Senate Goes Nuclear, Expect Fallout

As threatened, Senate Majority Leader Harry Reid invoked the so-called “nuclear option” to end the filibuster of presidential nominations. The Washington Post reports:

The vote to change the rule passed 52 to 48. Three Democrats — Sens. Carl Levin (Mich.), Joe Manchin III (W.Va.) and Mark Pryor (Ark.) — joined 45 Republicans in opposing the measure. Levin is a longtime senator who remembers well the years when Democratic filibusters blocked nominees of Republican presidents; Manchin and Pryor come from Republican-leaning states.
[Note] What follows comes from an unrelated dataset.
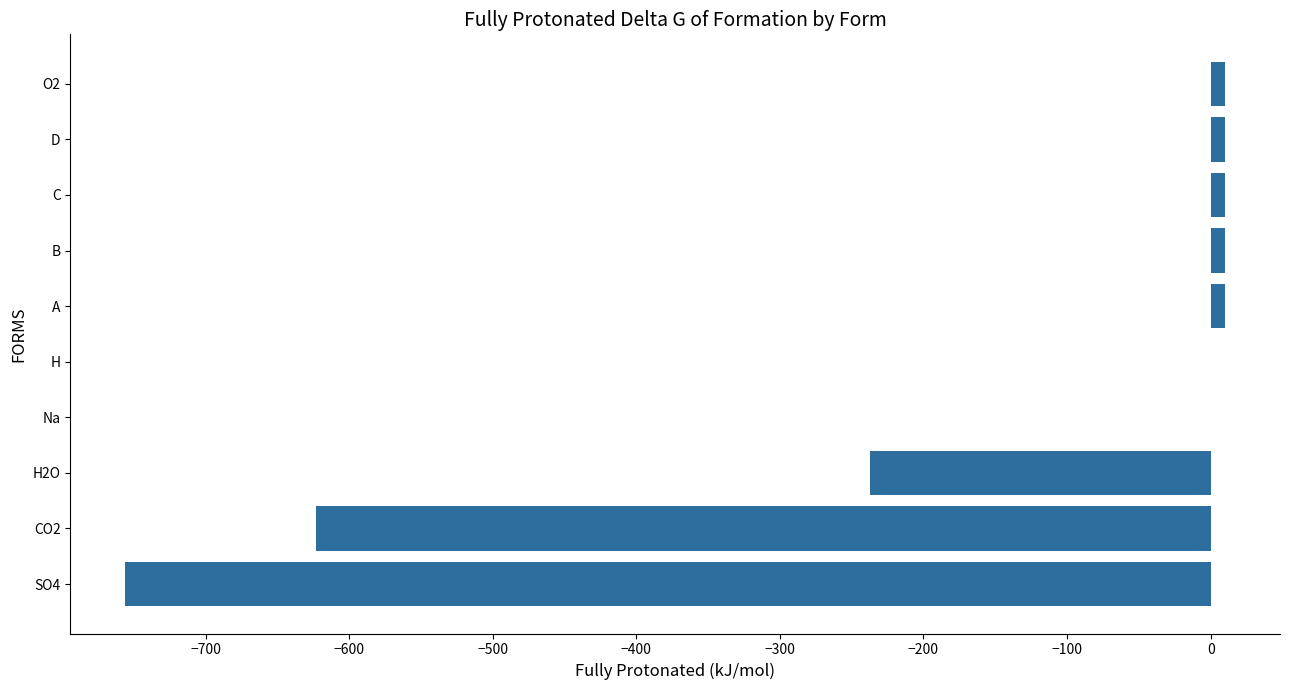

Which has a higher value, B or CO2?

B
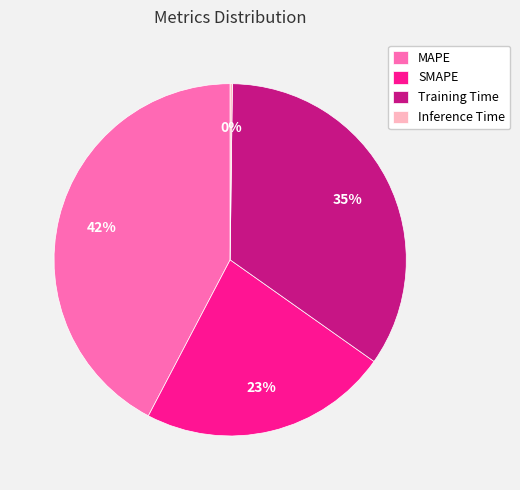

Which slice is the largest?

MAPE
Levin denounced both Republicans and Democrats in a floor speech after the vote. He said GOP obstruction of Obama’s nominees has been “irresponsible” and “partisan gamesmanship.” Republicans “are contributing to the destruction of an important check against majority overreach,” he said.

But Democrats have used the filibuster in the past, and “changing the rules by fiat” means that “there are no rules” in the Senate any longer,” he said. “Today we are once again moving down a destructive path,” Levin said.

According to Reid, the rules change only applies to executive branch and lower court judicial nominations, and does not apply to Supreme Court nominations.  That idea is a joke, as Levin’s comments imply  While there are colorable arguments as to why the Senate might want to have different rules for executive branch and judicial nominations, the line drawn by Senator Reid will not stand.  As several Republicans threatened before the vote, if and when there is a Republican majority in the Senate again, there will be no filibuster of a President’s Supreme Court nominees.

As I noted earlier today, I would have preferred a deal in which, say, nominees were swapped to end the impasse (as was done to end the blockade of President Bush’s Michigan nominees to the U.S. Court of Appeals for the Sixth Circuit) and there was an agreement to allow prompt majority votes on all nominees after an intervening election.  Such a deal could have allowed the end to judicial nomination filibusters with less partisan rancor (which is why I supported such a deal when Bush was President too).  Alas that was not to be.  On the bright side, the era of super-majority votes for judicial nominees is over, and I look forward to seeing the slate of nominees put forward by the next GOP President nominates.  Judge Volokh? Justice Barnett?  Hmmmm.